An dieser Stelle der Konversation rettet sich die Kundin in den beschwichtigendsten Satz, der ihr in den Sinn kommt, einen Zweiwortsatz, der in der deutschen Sprache in den letzten Jahren inflationär geworden ist: „Alles klar!“ Die Verkäuferin blickt erleichtert auf. Sie wurde verstanden. Die Kundin geht verwirrt in sich: Wieso sagt sie sowas Blödsinniges? Bei „Alles klar“ handelt es sich um eines der anschaulichsten Beispiele für Sprache im technischen Zeitalter. „Alles klar“ suggeriert Transparenz, Problemlosigkeit und Leichtigkeit, Wir-machen-das-schon, Wird-schon-werden, und generelles Okay zur Verständigung. Ursprünglich verwendet wie ein Abmeldespruch im Funkverkehr – „Roger!“ stand hier Pate – ist „Alles klar“ mehr als die bloße Schlussformel beim Verabreden oder beim Empfangen einer Anordnung. „Alles klar“ ist so umfassend einsetzbar wie sonst nur die schwachsinnige Zweiwortphrase „Kein Thema“. Zum Beispiel: Wir können da drüben noch eine Steckdose anbringen, kein Thema.
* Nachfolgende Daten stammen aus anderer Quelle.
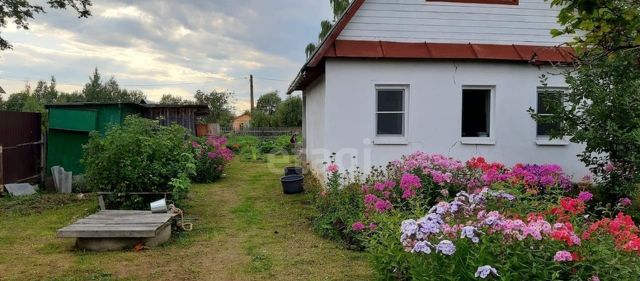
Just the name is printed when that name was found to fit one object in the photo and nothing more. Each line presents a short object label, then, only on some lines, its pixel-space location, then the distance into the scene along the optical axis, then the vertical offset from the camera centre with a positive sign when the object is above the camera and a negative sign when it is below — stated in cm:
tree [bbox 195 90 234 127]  5985 +411
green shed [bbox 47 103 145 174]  1030 +6
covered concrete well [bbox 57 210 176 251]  556 -125
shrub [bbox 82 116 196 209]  734 -56
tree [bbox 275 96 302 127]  4075 +165
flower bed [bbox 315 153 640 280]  291 -76
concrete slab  916 -121
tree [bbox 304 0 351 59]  2014 +519
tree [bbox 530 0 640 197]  685 +25
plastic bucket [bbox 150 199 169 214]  672 -113
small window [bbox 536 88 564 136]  768 +48
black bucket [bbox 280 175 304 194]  993 -115
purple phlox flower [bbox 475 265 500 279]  272 -83
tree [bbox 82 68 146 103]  5872 +539
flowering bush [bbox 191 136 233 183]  1216 -79
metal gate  942 -37
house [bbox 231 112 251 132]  7582 +225
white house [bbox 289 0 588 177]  860 +102
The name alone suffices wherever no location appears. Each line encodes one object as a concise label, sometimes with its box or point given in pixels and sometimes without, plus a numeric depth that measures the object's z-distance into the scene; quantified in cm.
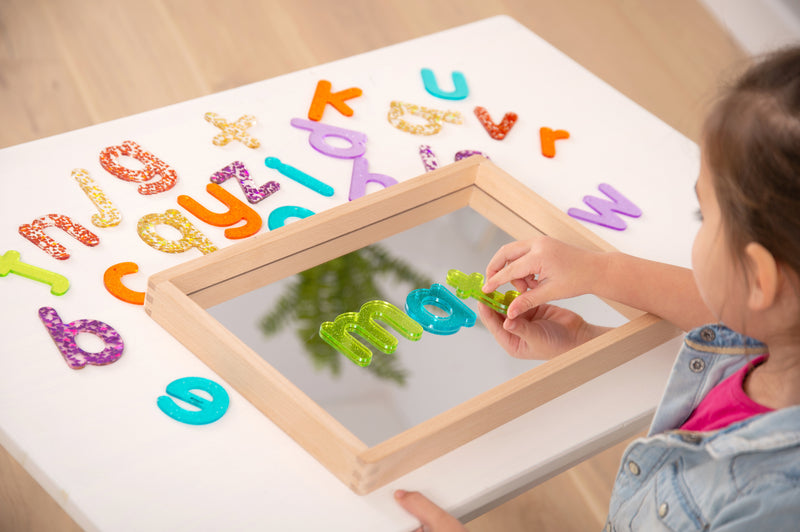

Beide Zweiwortphasen sind nicht unbedingt orientiert an Verständigung, sondern an dem Wunsch, dass es keine gibt: dass es weder zu einem Thema noch zu Klarheit kommt. Statt etwas Klares und Thematisches zu berühren, greifen diese Zweiwortphrasen in das Sprechen ein, wie kleine Scharniere, agrammatische Legosteine mit Gelenk. „Alles klar“ oder „Kein Thema“ können alles mit allem verknüpfen, unterschiedslos und für die Sprechenden erfreulich inhaltsfrei. So suggerieren diese Legosteine Alltagssituationen, in denen das Gesellschaftliche eine fröhliche Werkstatt der Machbarkeit bildet. Wenn es aber tatsächlich ans Machen geht, verwenden die Nutzer solcher Phrasen gern das vielsagende Vierwortgespann „Mach Dir keinen Kopf!“ Nee, machen wir nicht. Kopf? Kein Thema. Alles klar.